Exercise requirements: Rewrite the text of the following rows with every "COMPRAR" changed to "AGREGAR AL CARRITO" and everything else left as it is. Leave the pictures out of your answer.

%%

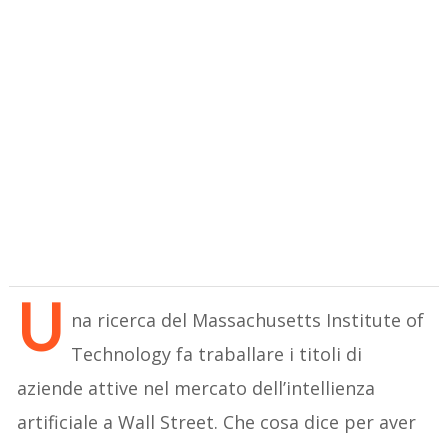
U
na ricerca del Massachusetts Institute of
Technology fa traballare i titoli di
aziende attive nel mercato dell’intellienza
artificiale a Wall Street. Che cosa dice per aver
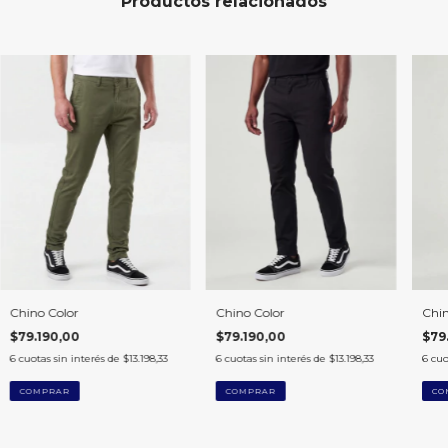
Productos relacionados
Chino Color
Chino Color
Chin
$79.190,00
$79.190,00
$79
6
cuotas sin interés de
$13.198,33
6
cuotas sin interés de
$13.198,33
6
cuo
COMPRAR
COMPRAR
CO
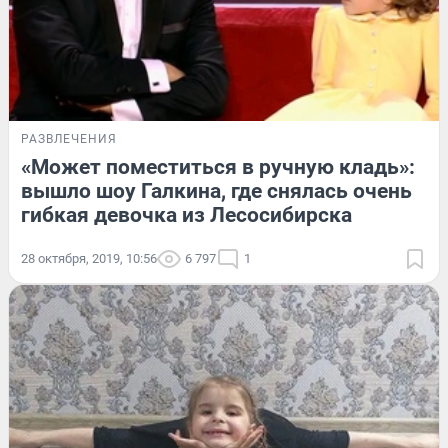
РАЗВЛЕЧЕНИЯ
«Может поместиться в ручную кладь»:
вышло шоу Галкина, где снялась очень
гибкая девочка из Лесосибирска
28 октября, 2019, 10:56
6 797
1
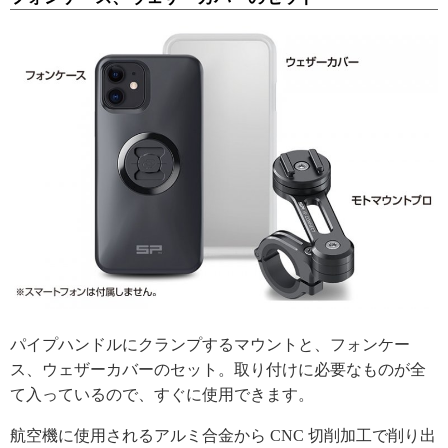
パイプハンドルにクランプするマウントと、フォンケー
ス、ウェザーカバーのセット。取り付けに必要なものが全
て入っているので、すぐに使用できます。
航空機に使用されるアルミ合金から CNC 切削加工で削り出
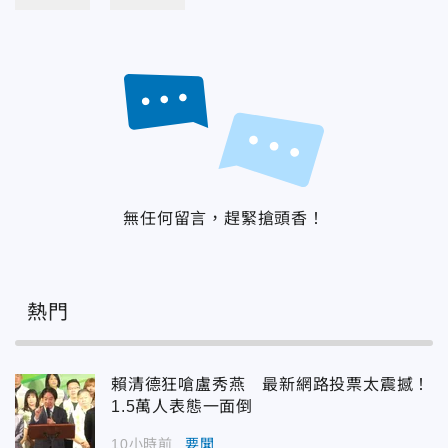
無任何留言，趕緊搶頭香！
熱門
賴清德狂嗆盧秀燕 最新網路投票太震撼！
1.5萬人表態一面倒
10小時前
要聞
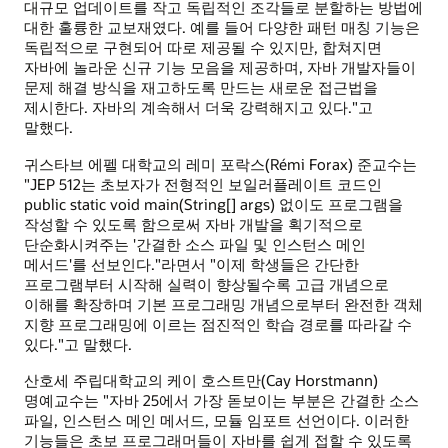
대규모 업데이트를 작고 독립적인 조각들로 분할하는 방법에
대한 훌륭한 교보재였다. 예를 들어 다양한 패턴 매칭 기능은
독립적으로 구현되어 따로 제공될 수 있지만, 합쳐지면
자바에 놀라운 신규 기능 모음을 제공하며, 자바 개발자들이
문제 해결 방식을 재고하도록 만드는 새로운 접근법을
제시한다. 자바의 계속해서 더욱 강력해지고 있다."고
말했다.
귀스타브 에펠 대학교의 레미 포락스(Rémi Forax) 준교수는
"JEP 512는 초보자가 전형적인 보일러플레이트 코드인
public static void main(String[] args) 없이도 프로그램을
작성할 수 있도록 함으로써 자바 개발을 획기적으로
단순화시켜주는 '간결한 소스 파일 및 인스턴스 메인
메서드'를 선보인다."라면서 "이제 학생들은 간단한
프로그램부터 시작해 실력이 향상될수록 고급 개념으로
이해를 확장하며 기본 프로그래밍 개념으로부터 완전한 객체
지향 프로그래밍에 이르는 점진적인 학습 경로를 따라갈 수
있다."고 말했다.
산호세 주립대학교의 케이 호스트만(Cay Horstmann)
명예교수는 "자바 25에서 가장 돋보이는 부분은 간결한 소스
파일, 인스턴스 메인 메서드, 모듈 임포트 선언이다. 이러한
기능들은 초보 프로그래머들이 자바를 쉽게 접할 수 있도록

%%

Written answer:
U
na ricerca del Massachusetts Institute of
Technology fa traballare i titoli di
aziende attive nel mercato dell’intellienza
artificiale a Wall Street. Che cosa dice per aver
Productos relacionados
Chino Color
Chino Color
Chin
$79.190,00
$79.190,00
$79
6
cuotas sin interés de
$13.198,33
6
cuotas sin interés de
$13.198,33
6
cuo
AGREGAR AL CARRITO
AGREGAR AL CARRITO
CO
РАЗВЛЕЧЕНИЯ
«Может поместиться в ручную кладь»:
вышло шоу Галкина, где снялась очень
гибкая девочка из Лесосибирска
28 октября, 2019, 10:56
6 797
1
パイプハンドルにクランプするマウントと、フォンケー
ス、ウェザーカバーのセット。取り付けに必要なものが全
て入っているので、すぐに使用できます。
航空機に使用されるアルミ合金から CNC 切削加工で削り出
無任何留言，趕緊搶頭香！
熱門
賴清德狂嗆盧秀燕 最新網路投票太震撼！
1.5萬人表態一面倒
10小時前
要聞
대규모 업데이트를 작고 독립적인 조각들로 분할하는 방법에
대한 훌륭한 교보재였다. 예를 들어 다양한 패턴 매칭 기능은
독립적으로 구현되어 따로 제공될 수 있지만, 합쳐지면
자바에 놀라운 신규 기능 모음을 제공하며, 자바 개발자들이
문제 해결 방식을 재고하도록 만드는 새로운 접근법을
제시한다. 자바의 계속해서 더욱 강력해지고 있다."고
말했다.
귀스타브 에펠 대학교의 레미 포락스(Rémi Forax) 준교수는
"JEP 512는 초보자가 전형적인 보일러플레이트 코드인
public static void main(String[] args) 없이도 프로그램을
작성할 수 있도록 함으로써 자바 개발을 획기적으로
단순화시켜주는 '간결한 소스 파일 및 인스턴스 메인
메서드'를 선보인다."라면서 "이제 학생들은 간단한
프로그램부터 시작해 실력이 향상될수록 고급 개념으로
이해를 확장하며 기본 프로그래밍 개념으로부터 완전한 객체
지향 프로그래밍에 이르는 점진적인 학습 경로를 따라갈 수
있다."고 말했다.
산호세 주립대학교의 케이 호스트만(Cay Horstmann)
명예교수는 "자바 25에서 가장 돋보이는 부분은 간결한 소스
파일, 인스턴스 메인 메서드, 모듈 임포트 선언이다. 이러한
기능들은 초보 프로그래머들이 자바를 쉽게 접할 수 있도록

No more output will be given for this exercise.